島津組top_revise(島津隆太社長(左から2人目)と実習生の皆さん。皆で宴会をすることもしばしば。)

東京都町田市でとび工事業を営む株式会社島津組。同社代表取締役の島津隆太氏は、自社でのベトナム人技能実習生の活用を成功させるだけでなく、実習生の技能検定支援や入国後講習施設の運営など、技能実習に関わるサポート事業に精力的に取り組まれている。

「他人と同じことをしていても仕方ない」と語る島津社長に、自社の取り組みや経験を基に、敬遠されがちな建設業での外国人材受け入れについてお話を伺った。

実習生受け入れも一番最初が肝心

ーーまず御社の事業内容について教えてください。

島津社長:とび工事をやっている会社です。新築の建造物や改修現場における足場の組み立てと解体がメインの業務です。マンションの新築工事や修繕工事など大規模な工事がほとんどですね。現在、職人は17名いて、その内、技能実習生は7名です。平均年齢は20歳台後半くらい。

ーーお若いですね!建設業では、職人さんの高齢化で悩まれている企業様が多い印象だったのですが。

島津社長:当社に関していうと、高齢化はないですね。会社設立して15年目なのですが、若い人材が活躍してくれています。

ーーもしかしたら、あまり人手不足でもないですか?

島津社長:いや人手は不足していますよ、当社も。もともと職人で30人程の体制だったので、またそれくらいまでに戻したいと思っているのですが。

ーー人手不足を意識するようになったのはいつくらいからですか?

島津社長:4年前くらいから顕著です。常に人の募集はしているのですが、あまり応募は来ません。なかなか定着もしないですしね。やっぱり、とび職は、きついところもあるので。朝早いし、帰りが遅くなることも多い。その割には給与もそこまで高くない、となったら人気はでないですよね。対策を取らないと人がどんどん離れていってしまう。

ーーそう考えると、技能実習で来て特定技能に切り替えてくれたら、長期で働いてもらえるから良いですよね。

島津社長:はい。もちろん、技能実習生は労働力ではないし、彼らへの技能移転が趣旨というのは理解していますが、実際問題、会社も助かっていますよね。

ーー実際に、初めて実習生の面接をされた時の印象は?

島津社長:とびの実技試験を見せてもらったのですが、正直、経験者の割には仕事のレベルが低いなと思いました。中身が薄過ぎるというか。なので、入社時は素人の方だと思っていた方が良いですね。当社の職人が数か月、ベトナムの学校に行って教えることができれば、レベルを上げられるかなと思ったりもしています。

ーー技術面で特に差がないとすると、どのような基準で選考されているのですか?

+ + + + + + +

課題
1. 本文の「実習生受け入れも一番最初が肝心」から「ーーもしかしたら、あまり人手不足でもないですか?」までを、一字も変えずにすべて書き写すこと。
2. 次の記述が本文と合っているかを、それぞれ「はい」か「いいえ」で答え、決め手となる本文の言葉をそのまま引用すること。(a) 島津組の職人のうち、技能実習生は7名である。(b) 島津社長は、自社では職人の高齢化が問題になっていると述べている。(c) 島津社長は、人手不足が10年ほど前から顕著になったと述べている。
このデータは本文とは別の出典から取ったものだ。

+ + + + + + +

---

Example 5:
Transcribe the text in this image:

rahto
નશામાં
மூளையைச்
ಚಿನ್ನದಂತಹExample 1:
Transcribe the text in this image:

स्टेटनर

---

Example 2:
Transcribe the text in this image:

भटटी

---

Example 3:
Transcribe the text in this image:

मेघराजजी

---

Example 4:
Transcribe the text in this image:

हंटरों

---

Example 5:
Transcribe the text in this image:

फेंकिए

+ + + + + + +

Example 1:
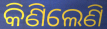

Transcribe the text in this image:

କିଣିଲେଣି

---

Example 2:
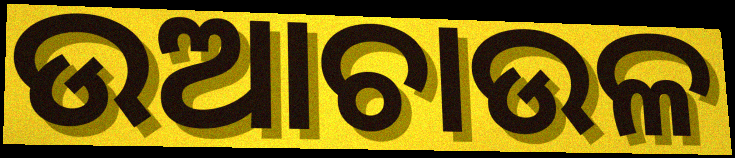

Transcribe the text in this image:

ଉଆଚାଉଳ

+ + + + + + +

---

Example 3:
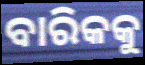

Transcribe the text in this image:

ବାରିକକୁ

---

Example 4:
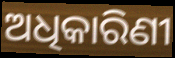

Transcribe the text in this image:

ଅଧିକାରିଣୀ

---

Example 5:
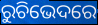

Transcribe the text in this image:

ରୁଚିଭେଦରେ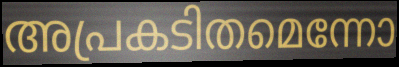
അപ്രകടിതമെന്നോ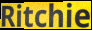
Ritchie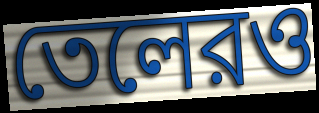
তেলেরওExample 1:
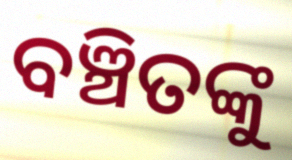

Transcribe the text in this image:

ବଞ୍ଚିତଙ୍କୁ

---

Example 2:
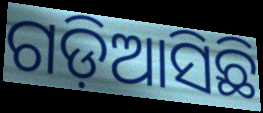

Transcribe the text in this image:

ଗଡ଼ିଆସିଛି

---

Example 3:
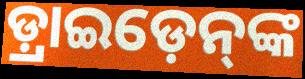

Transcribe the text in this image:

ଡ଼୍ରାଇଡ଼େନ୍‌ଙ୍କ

+ + + + + + +

解答
1.
実習生受け入れも一番最初が肝心

ーーまず御社の事業内容について教えてください。

島津社長:とび工事をやっている会社です。新築の建造物や改修現場における足場の組み立てと解体がメインの業務です。マンションの新築工事や修繕工事など大規模な工事がほとんどですね。現在、職人は17名いて、その内、技能実習生は7名です。平均年齢は20歳台後半くらい。

ーーお若いですね!建設業では、職人さんの高齢化で悩まれている企業様が多い印象だったのですが。

島津社長:当社に関していうと、高齢化はないですね。会社設立して15年目なのですが、若い人材が活躍してくれています。

ーーもしかしたら、あまり人手不足でもないですか?

2.
(a) はい。「現在、職人は17名いて、その内、技能実習生は7名です。」
(b) いいえ。「当社に関していうと、高齢化はないですね。」
(c) いいえ。「4年前くらいから顕著です。」